Knowing that context matters is one thing. Knowing the exact order of operations to build good context is another. This guide gives you a sequential process—do this, then this, then this—that turns a vague AI feature into a dependable one.
The process works whether you are improving a single chat prompt or designing a production system. Each step produces a concrete artifact you can inspect, which means when something goes wrong you can point to where. We will move from defining the task through assembling, ordering, and finally validating context.
Resist the urge to skip ahead to wording. Most of the leverage in this sequence comes from the early steps, where you decide what information the model needs and where it will come from. The polishing happens last, and only after the foundation holds.
Step 1: Define the Task Precisely
Before assembling anything, write down what success looks like for a single request. A fuzzy goal produces fuzzy context.
Write the Output Contract
State what the model should return: format, length, tone, and any hard rules. Treat this as a contract the output must satisfy. This becomes your system instruction later.

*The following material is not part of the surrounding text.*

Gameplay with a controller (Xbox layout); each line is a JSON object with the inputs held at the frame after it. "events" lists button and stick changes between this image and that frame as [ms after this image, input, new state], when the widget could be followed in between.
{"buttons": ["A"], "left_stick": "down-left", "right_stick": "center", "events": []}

List What the Model Must Know
Enumerate the facts required to answer correctly. For each, note where that fact lives—a document, a database, the user's message, or general knowledge the model already has. Anything not in general knowledge will need to be supplied.
Step 2: Identify Your Sources
Now match each required fact to a source. This is where you decide what retrieval, if any, you need.
Catalog Available Material
- Static reference text you can include directly
- Documents or records you must look up per request
- Live data from tools or APIs
- Examples of correct answers
Decide Retrieval Method
If the material is small and stable, include it directly. If it is large or changes per request, you need retrieval—a lookup that pulls the right pieces at request time. Pick the simplest method that reliably surfaces the right facts. A common error here is reaching for sophisticated semantic search when a plain keyword lookup or a direct database query would surface the right material more reliably and with far less complexity. Let the shape of your data decide, not the novelty of the method. For help choosing, Choosing Tooling That Fits Your Context Pipeline compares the options.
Step 3: Assemble a Draft Context
With sources identified, build the actual context for one representative request and read it as the model would.
Combine the Parts
Lay out the system instruction, any retrieved material, conversation history if relevant, and the user's request. Keep each section clearly labeled so you can see what is present.
Read It End to End
Read the assembled context as a stranger who knows only what is on the page. If you cannot answer the task from this text alone, neither can the model. Add what is missing; cut what is irrelevant. This single habit—reading your own context cold, as if you had no other knowledge—catches more problems than any other check in this process. The gaps that are invisible to you, the author, become obvious when you adopt the model's perspective of knowing nothing but the page.
Label Every Section
Mark where instructions end and evidence begins. A clearly labeled context is easier for both you and the model to navigate. When rules and facts blur together, the model can mistake information for a command or skip a rule it should have followed. A few lines of structure prevent a whole class of confusion.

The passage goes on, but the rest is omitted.